Since then, Kik has integrated KIN into a suite of social features while also allowing users to earn small amounts for completing micro tasks and redeeming the cryptocurrency for gift cards.

The goal is to drive adoption among users social behaviors, and some of the new upcoming KIN integrations are social tipping apps, watching video media with friends, goals trackers, social meeting apps, and others. Kik plans to integrate KIN into all of these and have it used as a currency.

However, KIK has recently taken a hard stance against the threat of enforcement actions by the SEC. The companies CEO, Ted Livingston, stated that KIN works like a currency and is not an unregistered security, despite what the SEC has claimed.

That’s despite the bombshell SEC chairman Jay Clayton dropped last February.

“I believe every ICO I have seen is a security,” he said.

While the entire sector has still been waiting to see exactly what the SEC will do, some action has been taken on a handful of projects.

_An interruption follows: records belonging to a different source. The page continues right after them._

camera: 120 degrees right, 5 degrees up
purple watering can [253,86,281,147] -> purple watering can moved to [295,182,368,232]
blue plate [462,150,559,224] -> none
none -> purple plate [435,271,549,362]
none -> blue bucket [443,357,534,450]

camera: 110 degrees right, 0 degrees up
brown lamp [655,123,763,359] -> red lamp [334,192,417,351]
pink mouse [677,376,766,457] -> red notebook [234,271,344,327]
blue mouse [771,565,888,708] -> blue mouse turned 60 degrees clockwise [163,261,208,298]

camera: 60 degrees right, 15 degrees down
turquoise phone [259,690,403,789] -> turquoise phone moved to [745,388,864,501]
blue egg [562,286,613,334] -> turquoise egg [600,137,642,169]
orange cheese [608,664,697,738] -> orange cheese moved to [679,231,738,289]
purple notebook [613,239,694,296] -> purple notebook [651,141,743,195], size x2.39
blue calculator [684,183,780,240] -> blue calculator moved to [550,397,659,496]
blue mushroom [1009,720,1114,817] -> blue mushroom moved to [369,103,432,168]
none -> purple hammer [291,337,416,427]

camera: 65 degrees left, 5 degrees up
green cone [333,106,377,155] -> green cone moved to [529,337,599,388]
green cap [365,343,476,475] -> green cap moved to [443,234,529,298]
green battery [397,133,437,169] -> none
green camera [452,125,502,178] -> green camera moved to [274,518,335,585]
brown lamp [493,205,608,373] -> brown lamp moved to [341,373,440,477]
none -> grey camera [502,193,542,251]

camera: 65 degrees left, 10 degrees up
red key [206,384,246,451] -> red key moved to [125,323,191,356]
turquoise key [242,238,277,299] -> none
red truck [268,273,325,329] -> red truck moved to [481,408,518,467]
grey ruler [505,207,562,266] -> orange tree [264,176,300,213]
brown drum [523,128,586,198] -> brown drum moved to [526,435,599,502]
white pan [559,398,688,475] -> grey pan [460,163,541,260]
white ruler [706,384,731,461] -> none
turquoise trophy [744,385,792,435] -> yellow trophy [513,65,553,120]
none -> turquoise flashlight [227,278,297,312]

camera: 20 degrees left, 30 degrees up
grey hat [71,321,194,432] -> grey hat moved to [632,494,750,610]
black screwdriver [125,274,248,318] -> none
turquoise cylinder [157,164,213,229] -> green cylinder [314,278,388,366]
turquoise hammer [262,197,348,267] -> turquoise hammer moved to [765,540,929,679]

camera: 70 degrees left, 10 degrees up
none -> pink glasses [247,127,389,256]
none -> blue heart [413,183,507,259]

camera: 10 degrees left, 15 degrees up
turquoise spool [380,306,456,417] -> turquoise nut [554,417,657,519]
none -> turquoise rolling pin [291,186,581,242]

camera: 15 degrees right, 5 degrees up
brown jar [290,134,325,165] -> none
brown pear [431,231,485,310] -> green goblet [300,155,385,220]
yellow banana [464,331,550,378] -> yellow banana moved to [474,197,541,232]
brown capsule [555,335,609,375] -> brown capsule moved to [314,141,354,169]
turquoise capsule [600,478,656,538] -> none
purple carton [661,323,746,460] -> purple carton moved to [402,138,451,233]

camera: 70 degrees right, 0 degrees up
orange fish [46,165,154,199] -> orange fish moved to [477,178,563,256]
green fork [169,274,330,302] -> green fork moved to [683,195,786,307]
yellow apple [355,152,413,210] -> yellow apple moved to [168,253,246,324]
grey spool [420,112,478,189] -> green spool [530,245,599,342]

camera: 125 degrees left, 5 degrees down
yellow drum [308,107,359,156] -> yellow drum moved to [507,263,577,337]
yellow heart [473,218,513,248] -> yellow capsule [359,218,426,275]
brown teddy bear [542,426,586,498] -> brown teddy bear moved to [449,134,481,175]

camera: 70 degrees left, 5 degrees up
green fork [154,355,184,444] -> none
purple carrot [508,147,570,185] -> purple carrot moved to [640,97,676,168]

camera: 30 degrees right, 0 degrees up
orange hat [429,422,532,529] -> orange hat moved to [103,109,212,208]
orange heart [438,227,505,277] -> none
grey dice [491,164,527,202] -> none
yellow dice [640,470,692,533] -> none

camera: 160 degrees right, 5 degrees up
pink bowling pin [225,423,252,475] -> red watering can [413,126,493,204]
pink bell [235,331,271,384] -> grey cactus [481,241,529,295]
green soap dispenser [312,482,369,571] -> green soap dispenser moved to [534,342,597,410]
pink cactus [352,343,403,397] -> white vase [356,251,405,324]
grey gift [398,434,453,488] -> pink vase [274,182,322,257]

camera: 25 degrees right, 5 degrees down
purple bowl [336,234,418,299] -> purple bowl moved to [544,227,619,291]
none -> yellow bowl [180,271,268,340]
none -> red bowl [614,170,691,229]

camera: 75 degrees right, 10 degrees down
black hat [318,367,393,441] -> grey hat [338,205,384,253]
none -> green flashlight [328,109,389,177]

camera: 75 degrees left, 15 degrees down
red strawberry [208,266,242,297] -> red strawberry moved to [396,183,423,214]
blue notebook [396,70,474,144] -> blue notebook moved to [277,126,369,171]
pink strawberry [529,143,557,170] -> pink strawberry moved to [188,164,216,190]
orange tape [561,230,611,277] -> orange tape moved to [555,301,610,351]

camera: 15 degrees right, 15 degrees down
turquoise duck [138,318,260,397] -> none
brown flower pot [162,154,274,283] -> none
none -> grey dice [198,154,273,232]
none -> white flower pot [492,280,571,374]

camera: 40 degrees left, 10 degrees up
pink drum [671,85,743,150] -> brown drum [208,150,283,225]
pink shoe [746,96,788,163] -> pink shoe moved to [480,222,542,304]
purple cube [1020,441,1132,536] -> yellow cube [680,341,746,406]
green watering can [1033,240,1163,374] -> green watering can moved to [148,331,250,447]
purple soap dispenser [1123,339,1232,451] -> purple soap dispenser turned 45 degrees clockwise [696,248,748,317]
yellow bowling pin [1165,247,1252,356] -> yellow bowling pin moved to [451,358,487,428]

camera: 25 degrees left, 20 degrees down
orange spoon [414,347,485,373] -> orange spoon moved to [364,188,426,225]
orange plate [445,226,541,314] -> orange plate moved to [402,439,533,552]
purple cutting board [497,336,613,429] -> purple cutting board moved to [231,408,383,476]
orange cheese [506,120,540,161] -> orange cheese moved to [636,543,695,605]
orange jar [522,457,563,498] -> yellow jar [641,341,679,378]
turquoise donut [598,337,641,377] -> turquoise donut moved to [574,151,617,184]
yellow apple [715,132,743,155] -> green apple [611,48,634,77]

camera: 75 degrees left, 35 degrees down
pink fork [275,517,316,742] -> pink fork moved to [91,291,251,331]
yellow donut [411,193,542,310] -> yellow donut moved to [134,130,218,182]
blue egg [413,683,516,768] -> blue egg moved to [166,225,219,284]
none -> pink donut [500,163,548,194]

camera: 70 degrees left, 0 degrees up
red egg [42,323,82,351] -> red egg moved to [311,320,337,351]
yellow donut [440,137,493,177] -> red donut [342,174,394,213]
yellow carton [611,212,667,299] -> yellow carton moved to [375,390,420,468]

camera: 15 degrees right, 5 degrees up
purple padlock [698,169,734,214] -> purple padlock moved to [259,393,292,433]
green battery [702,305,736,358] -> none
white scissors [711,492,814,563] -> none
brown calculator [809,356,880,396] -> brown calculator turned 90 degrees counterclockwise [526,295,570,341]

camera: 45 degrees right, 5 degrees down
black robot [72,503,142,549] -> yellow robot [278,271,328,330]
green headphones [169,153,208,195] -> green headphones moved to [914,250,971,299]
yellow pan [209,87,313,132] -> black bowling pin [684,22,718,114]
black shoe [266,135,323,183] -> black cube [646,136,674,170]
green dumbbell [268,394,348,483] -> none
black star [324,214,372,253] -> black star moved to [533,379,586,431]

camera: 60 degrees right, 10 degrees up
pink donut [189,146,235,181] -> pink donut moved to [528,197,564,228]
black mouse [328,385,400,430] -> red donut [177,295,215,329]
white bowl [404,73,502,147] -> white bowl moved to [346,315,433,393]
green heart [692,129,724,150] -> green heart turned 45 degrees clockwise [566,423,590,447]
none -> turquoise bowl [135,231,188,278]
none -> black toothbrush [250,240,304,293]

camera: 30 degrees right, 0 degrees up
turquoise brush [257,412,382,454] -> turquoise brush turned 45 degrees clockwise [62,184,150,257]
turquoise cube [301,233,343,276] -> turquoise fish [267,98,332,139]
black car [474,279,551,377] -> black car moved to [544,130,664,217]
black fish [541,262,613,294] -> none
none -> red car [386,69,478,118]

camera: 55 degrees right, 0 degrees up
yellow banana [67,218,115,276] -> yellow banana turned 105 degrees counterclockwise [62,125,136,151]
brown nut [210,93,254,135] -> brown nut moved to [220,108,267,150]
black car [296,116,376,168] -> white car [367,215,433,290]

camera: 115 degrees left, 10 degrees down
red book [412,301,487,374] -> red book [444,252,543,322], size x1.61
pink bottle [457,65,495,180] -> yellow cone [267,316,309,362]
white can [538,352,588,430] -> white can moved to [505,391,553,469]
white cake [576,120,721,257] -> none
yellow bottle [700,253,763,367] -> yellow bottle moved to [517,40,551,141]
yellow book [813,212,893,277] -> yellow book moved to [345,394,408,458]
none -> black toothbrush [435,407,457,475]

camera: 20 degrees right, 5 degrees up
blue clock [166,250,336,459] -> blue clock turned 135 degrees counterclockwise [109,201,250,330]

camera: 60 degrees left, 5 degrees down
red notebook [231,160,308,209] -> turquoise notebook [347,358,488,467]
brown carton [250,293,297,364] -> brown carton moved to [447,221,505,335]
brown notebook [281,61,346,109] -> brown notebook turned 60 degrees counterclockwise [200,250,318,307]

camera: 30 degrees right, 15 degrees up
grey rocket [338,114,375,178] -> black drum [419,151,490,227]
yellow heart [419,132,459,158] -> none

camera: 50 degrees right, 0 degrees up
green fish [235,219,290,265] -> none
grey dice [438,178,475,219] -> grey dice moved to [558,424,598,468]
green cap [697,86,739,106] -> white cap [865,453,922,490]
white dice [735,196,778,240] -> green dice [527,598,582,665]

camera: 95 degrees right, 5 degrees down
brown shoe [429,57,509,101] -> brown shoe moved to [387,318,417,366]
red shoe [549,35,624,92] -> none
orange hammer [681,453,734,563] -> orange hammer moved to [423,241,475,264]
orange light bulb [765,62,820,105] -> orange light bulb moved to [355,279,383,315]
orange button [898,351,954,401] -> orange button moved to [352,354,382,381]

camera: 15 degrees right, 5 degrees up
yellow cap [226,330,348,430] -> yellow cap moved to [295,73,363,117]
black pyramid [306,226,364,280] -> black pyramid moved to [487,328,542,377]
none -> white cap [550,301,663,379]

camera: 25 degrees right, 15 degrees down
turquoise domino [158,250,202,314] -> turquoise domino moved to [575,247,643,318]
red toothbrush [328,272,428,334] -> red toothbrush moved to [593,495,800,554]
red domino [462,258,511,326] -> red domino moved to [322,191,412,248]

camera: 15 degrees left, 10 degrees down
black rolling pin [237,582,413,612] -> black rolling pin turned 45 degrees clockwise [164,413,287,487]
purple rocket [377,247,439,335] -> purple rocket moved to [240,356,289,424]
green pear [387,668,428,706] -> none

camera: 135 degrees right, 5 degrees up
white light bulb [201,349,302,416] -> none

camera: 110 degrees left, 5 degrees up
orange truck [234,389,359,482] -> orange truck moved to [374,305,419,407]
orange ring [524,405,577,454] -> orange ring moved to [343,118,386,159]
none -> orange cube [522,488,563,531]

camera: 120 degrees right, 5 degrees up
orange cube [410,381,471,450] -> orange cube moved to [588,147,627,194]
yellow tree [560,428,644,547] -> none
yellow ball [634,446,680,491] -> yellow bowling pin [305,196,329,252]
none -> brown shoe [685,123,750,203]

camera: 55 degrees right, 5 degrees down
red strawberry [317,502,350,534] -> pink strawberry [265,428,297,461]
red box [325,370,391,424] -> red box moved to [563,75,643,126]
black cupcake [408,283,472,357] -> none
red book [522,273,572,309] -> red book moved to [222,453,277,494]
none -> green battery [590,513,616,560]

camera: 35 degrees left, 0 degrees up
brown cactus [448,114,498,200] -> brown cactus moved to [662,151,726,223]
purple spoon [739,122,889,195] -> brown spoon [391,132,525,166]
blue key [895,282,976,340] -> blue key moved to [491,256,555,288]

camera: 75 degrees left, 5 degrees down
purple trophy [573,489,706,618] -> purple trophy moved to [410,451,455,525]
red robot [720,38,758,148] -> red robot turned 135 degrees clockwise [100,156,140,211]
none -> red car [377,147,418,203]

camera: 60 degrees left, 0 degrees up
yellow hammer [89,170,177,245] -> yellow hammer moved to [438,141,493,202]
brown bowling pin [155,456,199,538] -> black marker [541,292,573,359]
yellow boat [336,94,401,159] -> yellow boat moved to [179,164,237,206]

The lack of certainty around the SEC and what actions it is planning to take has ground the ICO market to a halt and furthermore placed projects which had previously raised money in limbo as far as further development is concerned.

Livingston said the following in regards to the threat of the SEC labeling a project an unregistered securities offering:

“This is the thing that everyone in the industry is dealing with, but nobody wants to talk about,” Livingston said. “For all of us to be able to continue hiring, innovating, and competing, we need to change that.”

He outlined in a recent Medium post what the company has been facing from the SEC:

“We first heard from the SEC a few days after our token sale had already started, four months after we first announced it. It was a friendly contact for information, which we happily responded to.

“Since then, our conversations slowly ramped up — first with more questions, then with subpoenas over the winter, and then formal testimony in Washington over the summer. This process culminated with them issuing us a Wells Notice on November 16, 2018. This notice outlines why the SEC thinks there has been a securities infraction.

“On December 7, 2018, we submitted our Wells Response. This response outlines the many reasons why we think there has not been an infraction.”

His comments provide a rare testimony and look into what companies that have raised money via an ICO are facing from the SEC. In fact, Kik fighting back may set a precedent that could open the door for dozens of projects to move forward and innovate, instead of being hamstrung by heavy-handed regulation.

But why does Livingston think he can beat the SEC? Is KIN truly exempt from a securities classification?

One reason is found in the very wording of the 1934 Securities and Exchange Act which provides the legal definition of what a security is. In the act itself, it states that the definition of a security “shall not include currency”.

Kik is arguing that KIN is truly a currency. It is used, earned, and functions as currency. Currently, thousands of people are using it as a currency in the Kin app. Kik has also provided extensive documentation of examples in case law supporting their case.

This is more than a fight for the future of one project. It is a fight for a sane regulation that doesn’t strike down an entire sector where it stands. It is an argument for some nuance in how cryptocurrencies and ICOs are viewed, instead of a blanket designation of security status regardless of the structure of the project or token.

Livingston recognizes this, and in the last lines of his Medium post says something which speaks to the heart of the matter being faced by all of us involved in cryptocurrency right now.

“Crypto is set to usher in the next wave of widespread innovation,” he wrote. “If we want that innovation to include the United States we need to start talking about what is happening behind the scenes. We are all in this together.”